Offensive Security Oscp May 2026
The OSCP is the flagship certification offered by Offensive Security (now part of SANS Institute, but operationally independent). Unlike certifications that test your ability to memorize port numbers or regurgitate compliance frameworks, the OSCP is a performance-based practical exam.
The philosophy is simple: You cannot defend what you do not understand. To be a true defender (Blue Team) or a breaker (Red Team), you must think like an attacker. The OSCP teaches the "Try Harder" mentality—a stubborn, methodical approach to problem-solving when the initial ten exploits fail. offensive security oscp
Holding an Offensive Security OSCP badge tells an employer one thing: This person has spent hundreds of hours in a lab, manually exploiting vulnerable machines, and has proven, under a ticking clock, that they can compromise a network. The OSCP is the flagship certification offered by
Offensive Security has pivoted heavily toward modern enterprise threats. You will face a simulated corporate network with multiple domain-joined machines.
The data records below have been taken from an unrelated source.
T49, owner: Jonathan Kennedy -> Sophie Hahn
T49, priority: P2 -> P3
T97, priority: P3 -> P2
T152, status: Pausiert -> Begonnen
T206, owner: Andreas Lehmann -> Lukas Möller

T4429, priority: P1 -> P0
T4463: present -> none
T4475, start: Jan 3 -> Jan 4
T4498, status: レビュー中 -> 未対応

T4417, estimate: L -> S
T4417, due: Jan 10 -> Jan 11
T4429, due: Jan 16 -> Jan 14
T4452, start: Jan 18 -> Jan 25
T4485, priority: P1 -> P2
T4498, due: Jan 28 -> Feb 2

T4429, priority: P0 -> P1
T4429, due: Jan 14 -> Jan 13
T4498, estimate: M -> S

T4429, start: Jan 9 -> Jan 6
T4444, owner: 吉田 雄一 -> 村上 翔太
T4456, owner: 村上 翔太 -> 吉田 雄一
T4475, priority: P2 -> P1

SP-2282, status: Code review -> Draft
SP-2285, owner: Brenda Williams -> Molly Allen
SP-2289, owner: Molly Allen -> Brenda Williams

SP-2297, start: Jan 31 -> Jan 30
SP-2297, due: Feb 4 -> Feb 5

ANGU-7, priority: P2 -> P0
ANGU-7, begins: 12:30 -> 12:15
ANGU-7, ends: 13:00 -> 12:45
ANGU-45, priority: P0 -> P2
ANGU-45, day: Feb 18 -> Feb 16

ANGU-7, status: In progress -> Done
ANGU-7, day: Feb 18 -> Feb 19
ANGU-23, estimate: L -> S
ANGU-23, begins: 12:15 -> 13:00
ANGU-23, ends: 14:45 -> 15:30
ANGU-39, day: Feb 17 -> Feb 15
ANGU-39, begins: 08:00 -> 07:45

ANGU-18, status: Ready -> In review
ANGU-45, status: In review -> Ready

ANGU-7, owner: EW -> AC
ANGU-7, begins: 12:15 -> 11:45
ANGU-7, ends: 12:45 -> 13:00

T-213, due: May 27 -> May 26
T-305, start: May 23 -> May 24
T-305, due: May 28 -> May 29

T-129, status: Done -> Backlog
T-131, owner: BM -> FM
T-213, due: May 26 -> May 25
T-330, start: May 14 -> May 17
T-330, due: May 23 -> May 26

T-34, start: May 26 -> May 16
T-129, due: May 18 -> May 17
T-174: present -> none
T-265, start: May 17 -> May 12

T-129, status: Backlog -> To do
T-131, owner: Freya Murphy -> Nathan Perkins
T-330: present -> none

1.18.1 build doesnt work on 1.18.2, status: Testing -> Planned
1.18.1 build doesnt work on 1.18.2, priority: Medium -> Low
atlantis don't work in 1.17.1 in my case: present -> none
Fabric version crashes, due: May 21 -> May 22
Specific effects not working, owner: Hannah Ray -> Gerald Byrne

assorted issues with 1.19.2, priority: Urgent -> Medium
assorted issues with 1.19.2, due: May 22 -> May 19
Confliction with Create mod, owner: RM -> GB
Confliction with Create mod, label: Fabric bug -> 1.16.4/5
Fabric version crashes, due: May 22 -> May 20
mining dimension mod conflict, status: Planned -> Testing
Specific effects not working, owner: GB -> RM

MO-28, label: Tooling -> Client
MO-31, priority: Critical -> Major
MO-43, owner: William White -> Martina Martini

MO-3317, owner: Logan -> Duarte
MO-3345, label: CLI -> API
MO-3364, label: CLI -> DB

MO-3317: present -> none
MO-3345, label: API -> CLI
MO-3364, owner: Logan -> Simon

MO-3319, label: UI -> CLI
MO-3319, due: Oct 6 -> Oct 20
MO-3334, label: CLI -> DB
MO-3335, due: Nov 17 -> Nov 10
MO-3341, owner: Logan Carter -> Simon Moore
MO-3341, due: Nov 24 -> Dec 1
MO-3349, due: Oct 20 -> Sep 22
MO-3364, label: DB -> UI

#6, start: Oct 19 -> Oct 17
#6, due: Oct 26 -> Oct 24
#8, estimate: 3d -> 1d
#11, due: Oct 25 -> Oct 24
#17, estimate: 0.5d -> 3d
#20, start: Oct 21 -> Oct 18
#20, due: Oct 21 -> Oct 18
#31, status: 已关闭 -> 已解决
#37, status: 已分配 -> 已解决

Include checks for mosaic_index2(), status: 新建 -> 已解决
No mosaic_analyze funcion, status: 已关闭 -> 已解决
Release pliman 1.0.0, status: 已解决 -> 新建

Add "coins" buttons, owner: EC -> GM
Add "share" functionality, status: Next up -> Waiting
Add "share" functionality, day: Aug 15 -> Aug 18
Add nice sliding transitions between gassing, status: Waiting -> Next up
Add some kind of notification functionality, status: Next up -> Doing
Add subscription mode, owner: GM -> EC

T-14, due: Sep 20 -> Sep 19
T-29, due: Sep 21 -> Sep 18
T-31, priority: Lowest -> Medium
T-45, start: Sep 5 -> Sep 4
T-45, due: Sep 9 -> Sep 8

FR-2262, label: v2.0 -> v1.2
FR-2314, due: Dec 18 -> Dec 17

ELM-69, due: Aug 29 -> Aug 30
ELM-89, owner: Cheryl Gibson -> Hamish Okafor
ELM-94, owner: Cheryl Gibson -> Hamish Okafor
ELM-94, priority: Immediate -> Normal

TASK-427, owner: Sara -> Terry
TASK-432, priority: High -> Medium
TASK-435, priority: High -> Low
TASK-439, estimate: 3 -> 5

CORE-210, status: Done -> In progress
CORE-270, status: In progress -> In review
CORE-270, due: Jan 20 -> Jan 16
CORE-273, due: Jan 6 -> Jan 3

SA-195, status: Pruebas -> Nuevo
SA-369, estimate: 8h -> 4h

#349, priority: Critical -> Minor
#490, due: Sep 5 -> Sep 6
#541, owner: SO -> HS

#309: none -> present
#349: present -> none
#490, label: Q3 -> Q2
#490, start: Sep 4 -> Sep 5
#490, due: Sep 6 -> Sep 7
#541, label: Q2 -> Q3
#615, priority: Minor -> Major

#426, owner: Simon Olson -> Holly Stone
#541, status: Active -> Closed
You must: The Passing Score: Typically 70 out of 100
Many candidates fail not because they can't hack, but because they can't document. After the 24-hour exam, you have 24 hours to submit a professional penetration test report. This report must include:
The Passing Score: Typically 70 out of 100 points, plus the completion of the Active Directory set. You cannot pass without owning the AD environment.
The course includes many “exercises” after each chapter. Completing them and submitting a lab report (with 10+ machines documented) gives you 5 bonus points toward the exam. Those points have saved many borderline passes. Do not skip this.